* **Work order**:
Express the text of the records as a JSON list of strings, one string per line, omitting blank lines. Leave the pictures out.

* **Data in this exercise**:
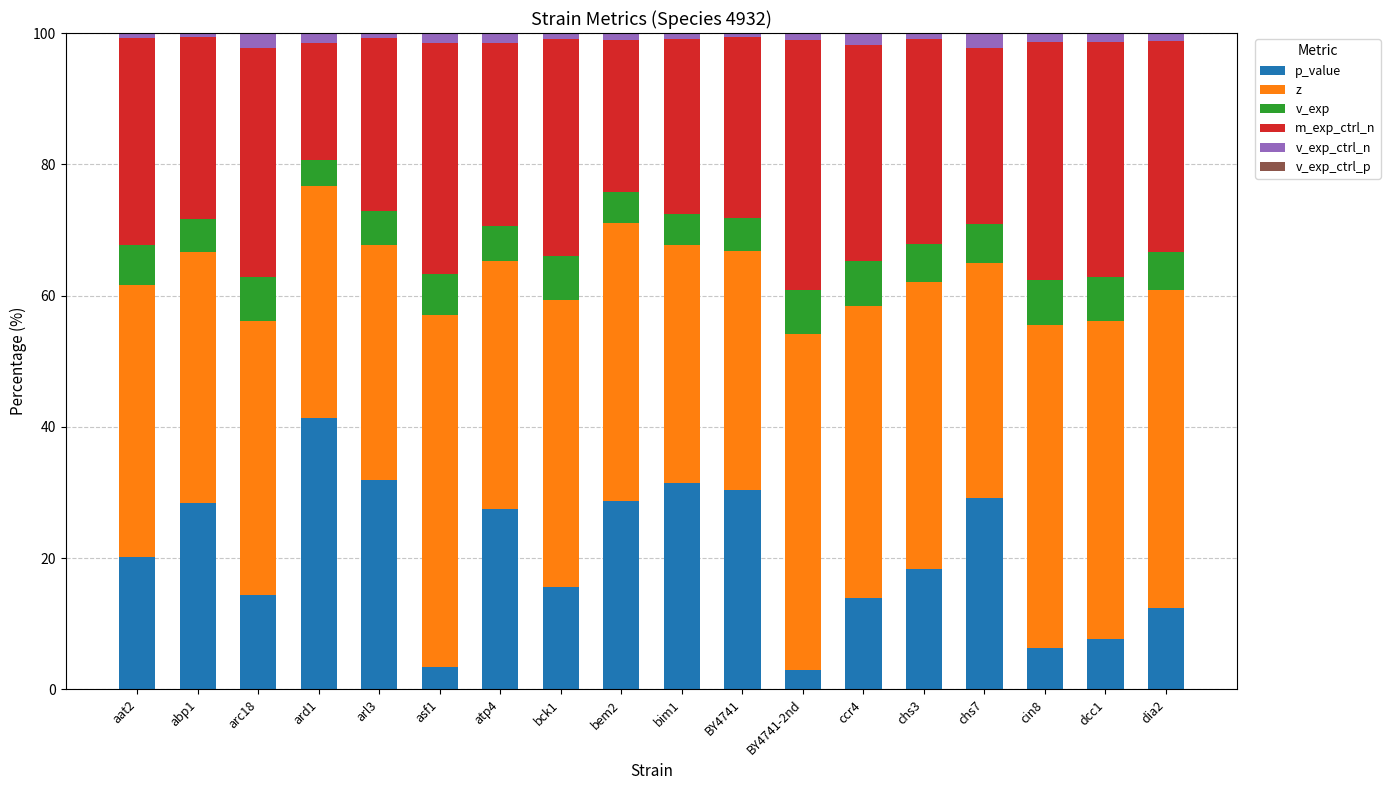

Is it true that p_value equals 46.9 at chs7?

False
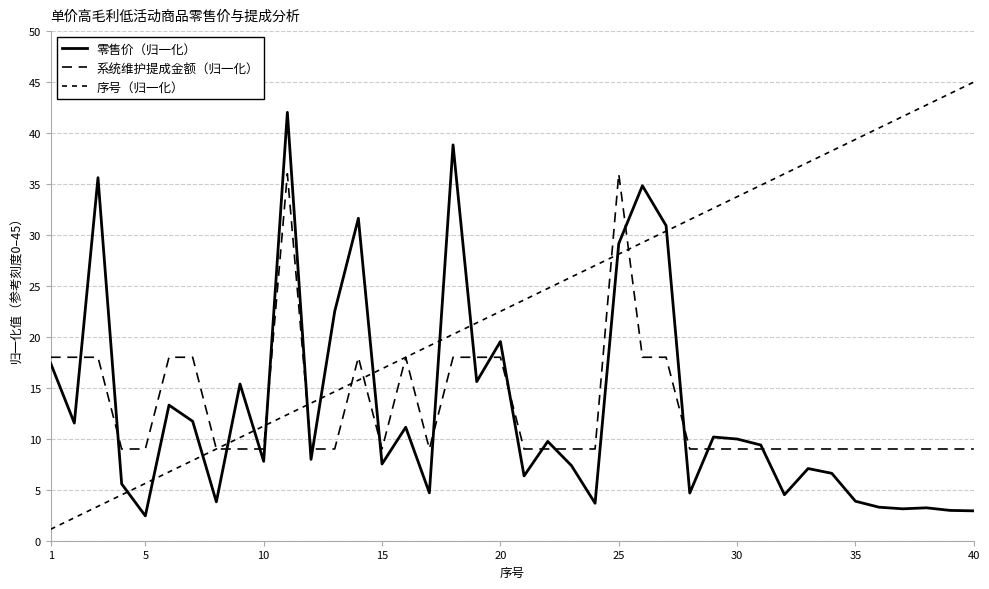

What is the lowest value of the 零售价（归一化） series?

2.4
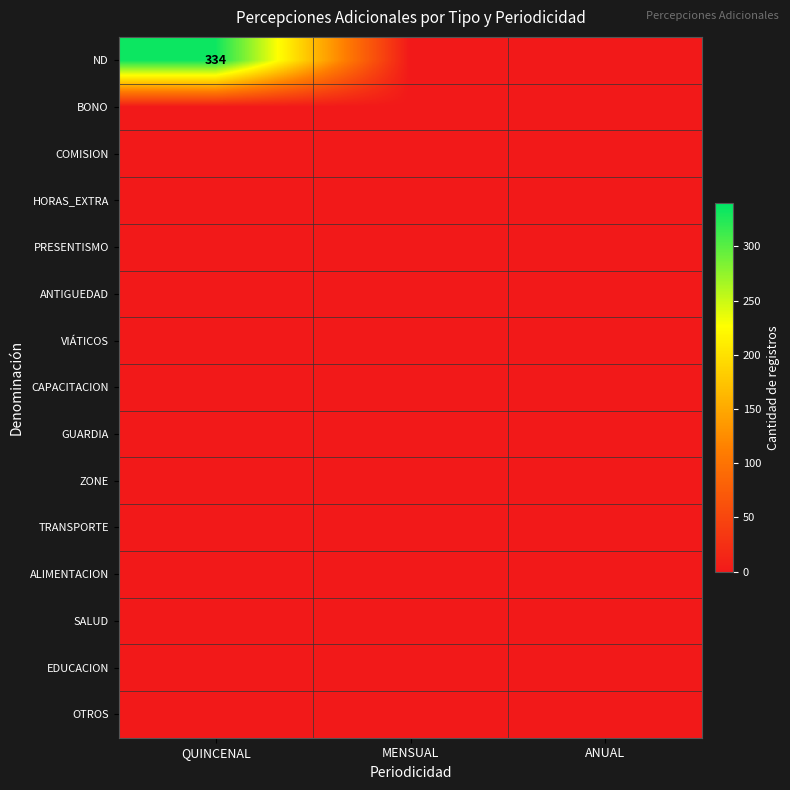

Which series has the largest total across all categories?

ND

* **Written solution**:
[
  "Is it true that p_value equals 46.9 at chs7?",
  "False",
  "What is the lowest value of the 零售价（归一化） series?",
  "2.4",
  "Which series has the largest total across all categories?",
  "ND"
]